Marwane dishing out lunch

As Andy once said “it’s a place that has never made any concessions to tourists”; rarely do any ever stop there. Cars and trucks park along side donkeys and carts. Men, some in western dress and some wearing jellabas hold hands with old friends sharing news and gossip. It is not a pretty place but after a few days of finding its rhythm it holds a certain charm over you. Families will often promenade especially on a souk day or on Friday and a Sunday, in what we would think of as the late evening. The cafe culture is mostly male orientated however nobody bothers you to order again or move on. The cafes were a great respite for Dave and I to order some strong coffee and go over the days teaching or simply people watch and pass the time. When the muezzins calls go up from the minarets, they synchronise and harmonise their call to the faithful, invoking a peaceful sense of domestic order, communality and togetherness. The call to prayer around seven is also the signal that the Hammam is open for the next three hours. Considering the hot water was out of order at the house, the Hammam felt like an opulent palace bath when in fact it was the community wash house.

The rest of the students found their own way to Al Garage and we met them at the course house.

Altogether the first class of 2010 came from as far afield as Spain, Australia, Switzerland, and Britain, urban and rural Morocco.

Once we had surmounted the challenges of lost time and settled into the house and found our cook Rabha, the course found its own rhythm. Rabha is a highly renowned cook who caters for weddings, festivals and visiting dignitaries and we were very lucky have her.


Rabha: Making Batboot

Our days began with breakfast. Fresh bread, crepes, jam, cheese, olives and olive oil washed down with fresh mint tea and coffee. On some days Rabha treated us to the wonderfully named batboot. A lighter naan like bread.

The course took place on an Amazigh farm just outside Al Garage in the Ait Attab tribal region of the High Atlas mountains. We held it there because it was as close to where we could accommodate the bulk of the group in Al Garage with the rest camping on the farm. It was also the closest location from which we could practically access our partner community, Igourdane.

Marwane, Said (Marwane’s brother) and Nasser (his cousin) would take us by car and minibus to a kilometre or so outside of town. We passed groups of women and families harvesting lentils, fields of barley, children and old men on mules and donkeys.

As the country turned into Olive groves we were dropped off in a clearing by the side of the road. Marwane and co would return with lunch in the early afternoon.


Local people fetching water

Following a path downhill through the olives trees we came to the spring – three short pipes jutting from a slab of rock feeding a stream. This is where people from miles around come to fetch water with mules and donkeys. Great rubber or wicker panniers carrying 20-25 litre drums are filled, secured and taken back home into the mountains. The water appears clean, tasty and healthy. Hundreds of frogs and tadpoles live in and around the water.

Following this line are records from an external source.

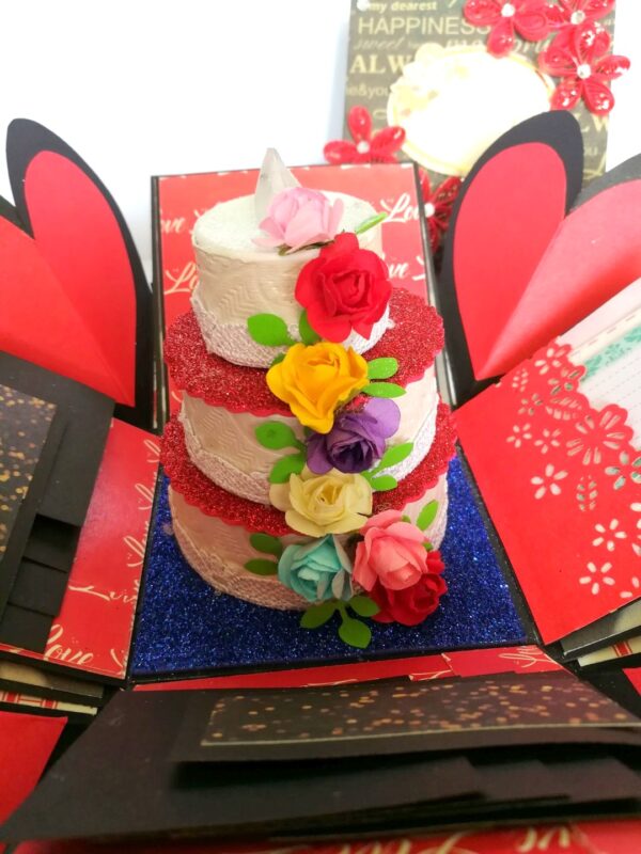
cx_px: 320
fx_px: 642
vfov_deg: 67.3
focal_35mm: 26
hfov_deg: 53.1
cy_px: 427
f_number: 2.2
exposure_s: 1/33.3
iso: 80
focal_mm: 3.83
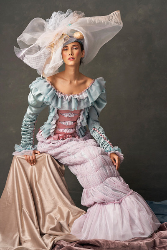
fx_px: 696
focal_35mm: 100
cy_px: 125
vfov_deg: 20.4
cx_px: 84
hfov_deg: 13.7
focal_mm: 100
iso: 50
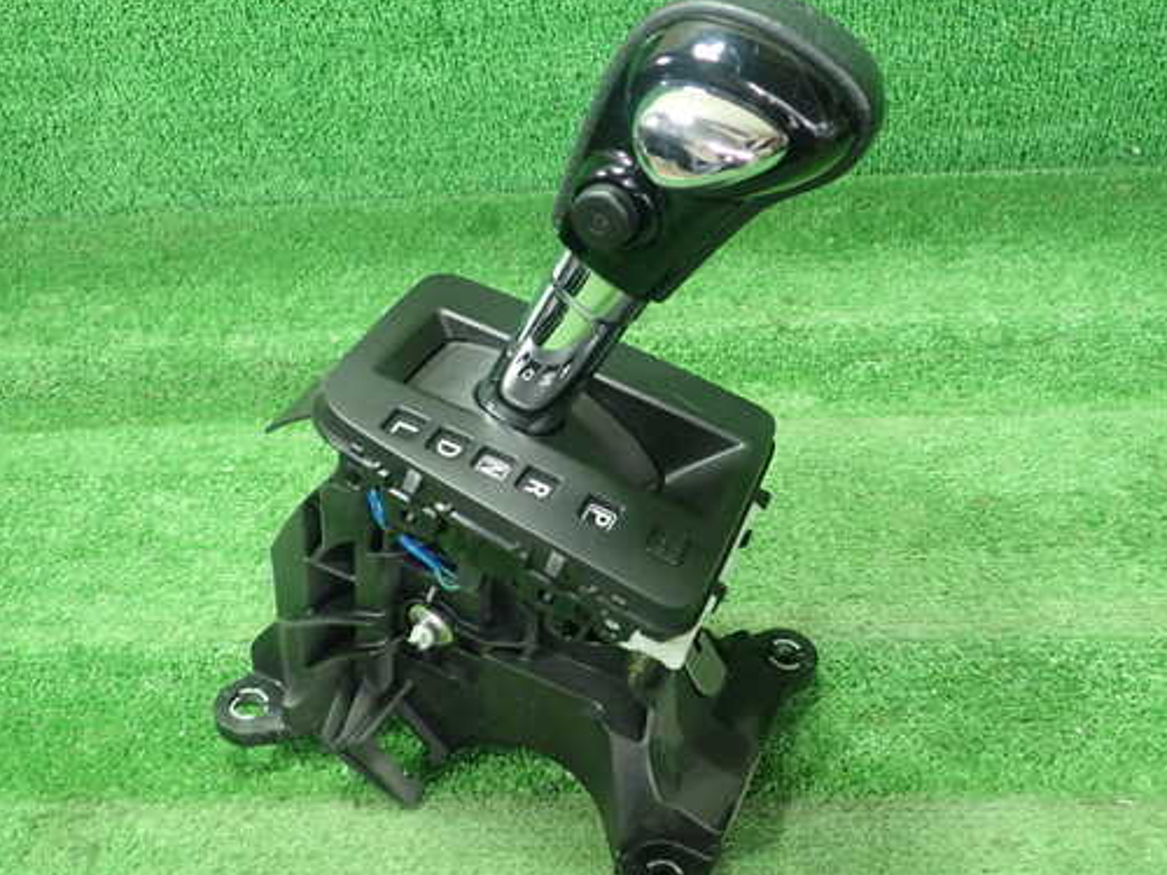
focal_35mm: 36
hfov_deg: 51.2
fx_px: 1214
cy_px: 457
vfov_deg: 39.6
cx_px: 656
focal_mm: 5.5
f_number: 2.3
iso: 800
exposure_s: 1/125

After exchanging warm greetings to whomever we met that morning at the spring, we made the short walk through olive trees, under-planted with wheat and barley, to the farms of Hassan and Yousseff. The sea of barley shone like golden hair as it waved dreamily around us.


The classroom

Our classroom was the shade of two ancient Carob trees one male and one female. (Apparently, if the wild grape vines, a type of Muscat, grow up a Carob tree the carob imparts a delicious flavour and fragrance to the grapes. The carob pods mature some weeks after the grapes.)

Aside from the two families living there we were not alone! A few berber/fresian cross cattle and calves, several chickens, a duck, turkeys and lovelorn donkeys kept us company and on occasion let their opinions be known on some subject or another.